Post Number: 70
|Posted on Saturday, 10 December, 2016 - 09:52:
Now that I am down to real fiddly little jobs on the old girl (having bankrupted myself on all the BIG jobs!) my thoughts have turned to the slight looseness in the drivers seat. It's a tad tricky to explain but it feels like there is wear in the fore/aft adjustment plane. Under acceleration the seat moves back a tad and when braking, the seat moves forward the same small amount. In the grand scale of things, it is very minor but as we are sooooo close now, worth investigating.
I asked Specialist cars and they don't know but are going to strip the seat and find out for me in January. This is great but I fear, an expensive way of going about it. I'm sure one of you fine chaps will know exactly what this problem is and inform me in moments... don't let me down guys
Omar M. Shams
Post Number: 938
|Posted on Saturday, 10 December, 2016 - 15:07:
When I used a Spur as my daily driver it also had the same problem. My Turbo R has it to a lesser extent. I found that you could flick the seat adjustment a tiny movement to take up the slack in the mechanism and that usually makes it better. You can try the flick in the forward direction and then in the aft to see which one has a better impact.
The alternative to this remedy is expensive.
richard george yeaman
Post Number: 666
|Posted on Saturday, 10 December, 2016 - 20:40:
Hi David, Omar is giving you sound advice, unless you can do these irritating problems yourself you are heading in to another long Invoice that needs paying.
Christian S. Hansen
Post Number: 446
|Posted on Saturday, 10 December, 2016 - 20:50:
What is being said is that the slop is caused by wear in the gear train that moves the seat forward and aft. Removing the lower seat squab and observing the function, especially if the slack in the system can been simulated by pushing on the seat fore and aft by hand, may help to locate or isolate the wear, and then you may at least be able to design some sort of workaround to "jam" the mechanism once in your desired position. The ability to observe the effect, locate the source of the slack, and apply a jamming workaround is your cheap fix.
gordon le feuvre
Post Number: 142
|Posted on Sunday, 11 December, 2016 - 02:00:
Omar is giving good advice. As I am 6'4" tall, lots of Spirit/Turbo cars I have driven exhibit this irritating "feature" It always seems to get worse near the limit of travel, whether forward/back or cushion height. This is apparent with low mileage cars/original owner, so the assumption is the mechanism has not had enough work to wear out. I have never really investigated the issue, but it always seemed to me that it is caused by "stack tolerance" That is a little bit in bush clearance/pivots/screws/clutch nuts that would be actually quite hard to identify. See if it still moves in the middle of travel-forward/back, cushion front up/down and rear up/down. hopefully this might pinpoint something with excessive wear compared with everything else!
Post Number: 71
|Posted on Sunday, 11 December, 2016 - 21:58:
Thank you guys. It sounds like I could be on a hiding to nothing (and not for the first time) trying to repair this. What I shall do as a long term solution then is: feed up my basset and train him to lay in the drivers side rear footwell to stop the seat moving! I have actually booked it in to the specialists to have this investigated in late January, may have to cancel...
Post Number: 1697
|Posted on Friday, 16 December, 2016 - 03:49:
Some of the gears are meshed with and eccentric fitting. loosening this and tipping it around can make the mesh tighter.
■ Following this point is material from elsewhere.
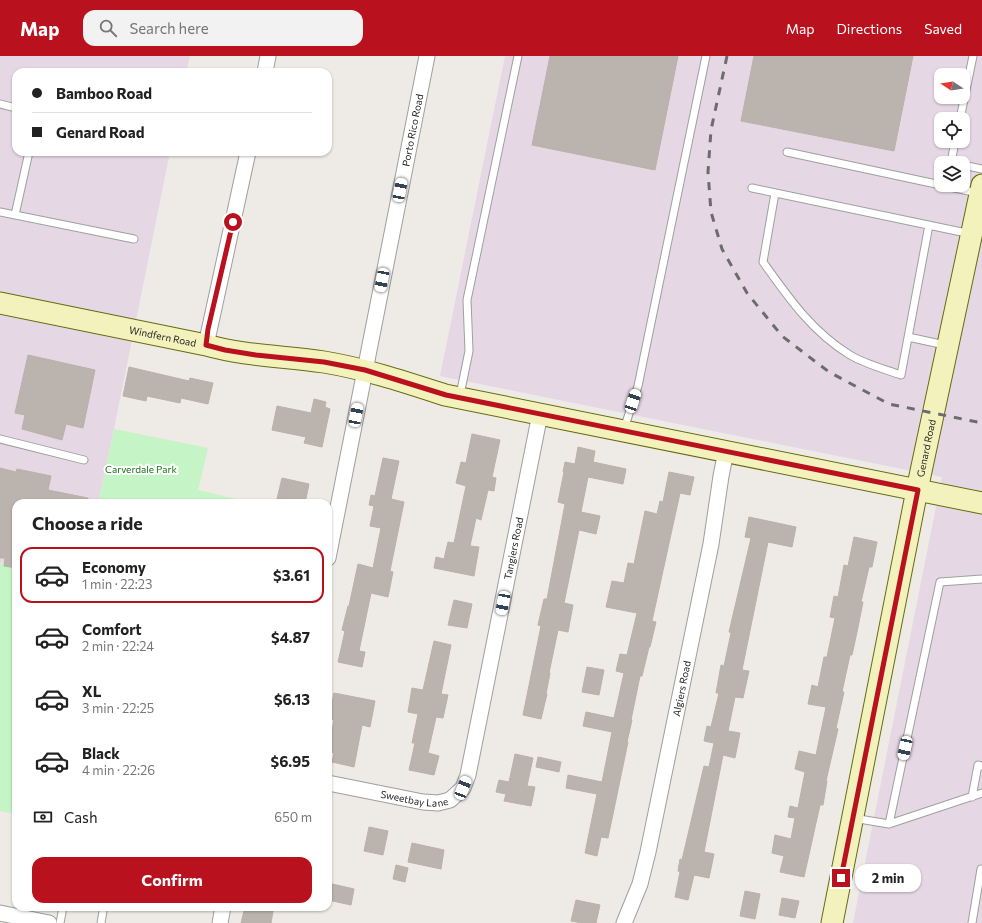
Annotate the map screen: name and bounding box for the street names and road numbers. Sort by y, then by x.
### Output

This was a big problem with the seat rake gears, but the seat base may be similar.
Had to adjust lots of sear rake gears in nearly new & low mileage cars as Gordon has mentioned.
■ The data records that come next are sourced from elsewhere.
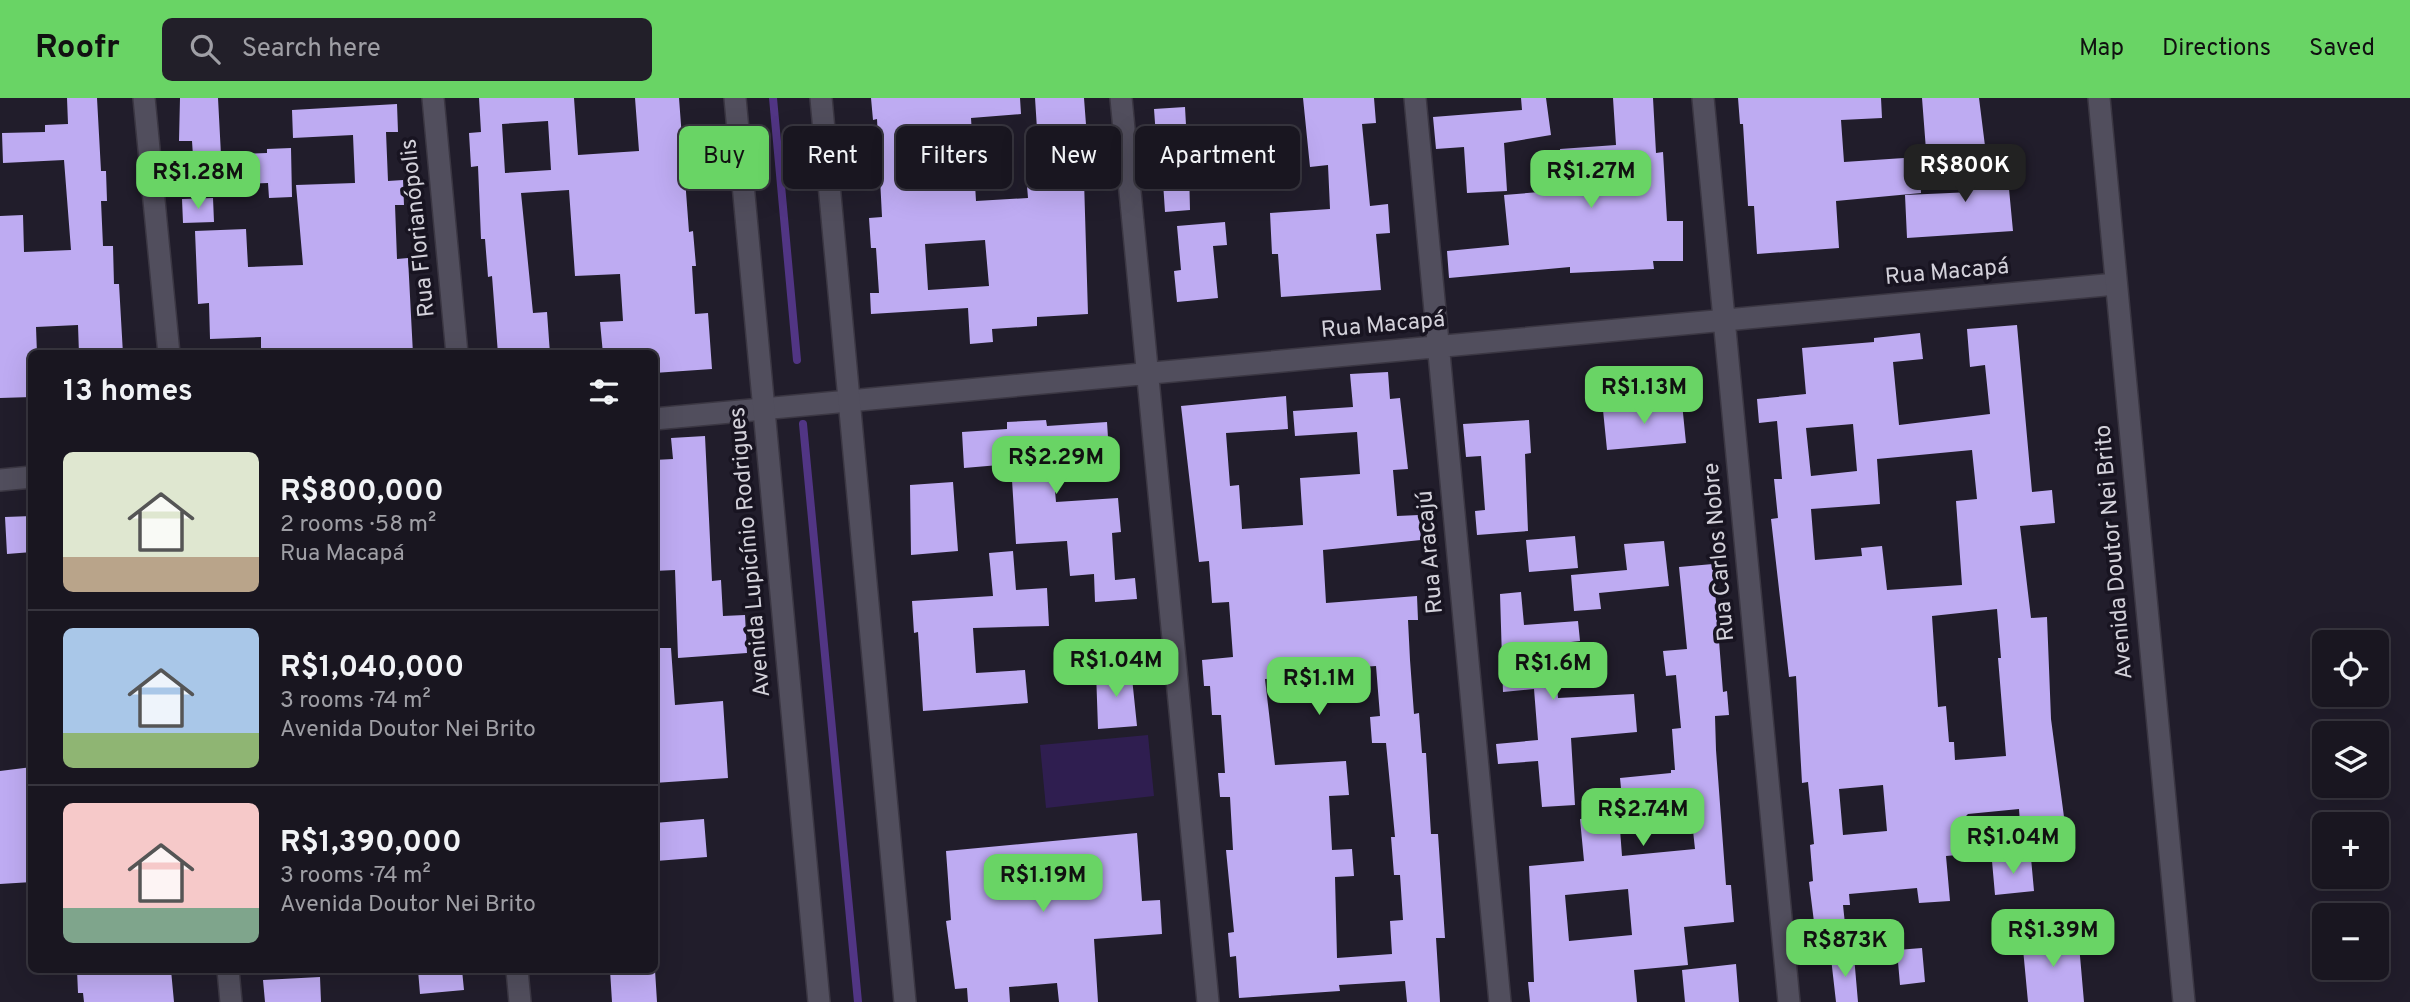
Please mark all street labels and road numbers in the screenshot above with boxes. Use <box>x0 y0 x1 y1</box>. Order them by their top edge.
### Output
street label: Rua Florianópolis <box>395 137 443 319</box>
street label: Rua Macapá <box>1884 253 2010 293</box>
street label: Rua Macapá <box>1320 306 1446 346</box>
street label: Avenida Lupicínio Rodrigues <box>724 406 778 698</box>
street label: Avenida Doutor Nei Brito <box>2089 423 2141 681</box>
street label: Rua Carlos Nobre <box>1698 461 1742 643</box>
street label: Rua Aracajú <box>1411 489 1451 615</box>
You could feed a stocking into the gear . . . I don't think sawdust will work. ;)
Post Number: 768
|Posted on Friday, 16 December, 2016 - 06:53:
Did you try Omar's advice and give the seat adjustment a flick?
I have seen this work every time on many cars.
Post Number: 72
|Posted on Friday, 16 December, 2016 - 10:11:
I've tried that a load of times: it has always worked before on other cars with electric seats, of course, not on this one! It really isn't a big problem and now that I know it's endemic in the model I shall worry less... but not completely free of it. I haven't tried flicking the seat back adjustment just the fore/aft adjustment as that is where the play is.
Todays worry is: should I have sheets under the car cover when the car is in the garage?
I may take the seat base out myself and have a look if it ever stops raining - can't do it in the garage as there's no light and it is very dark in there. I get scared in the dark...
Post Number: 770
|Posted on Friday, 16 December, 2016 - 10:23:
Generally if the car is in a space where there is no wind, any car cover will do.
However if the car is in the wind and the car cover can flap, yes you will need either soft fleecy sheets against the paint, or a car cover with a fleecy underside.
A flapping car cover can remove ridge paint almost as quick as a sander.
Never use plastic as a car cover.
My cover is like a shiny nylon on the outside with a fleece type underside.
Post Number: 73
|Posted on Friday, 16 December, 2016 - 20:45:
So is mine Patrick. It's just the use of the sheets UNDER the cover I am now worried about.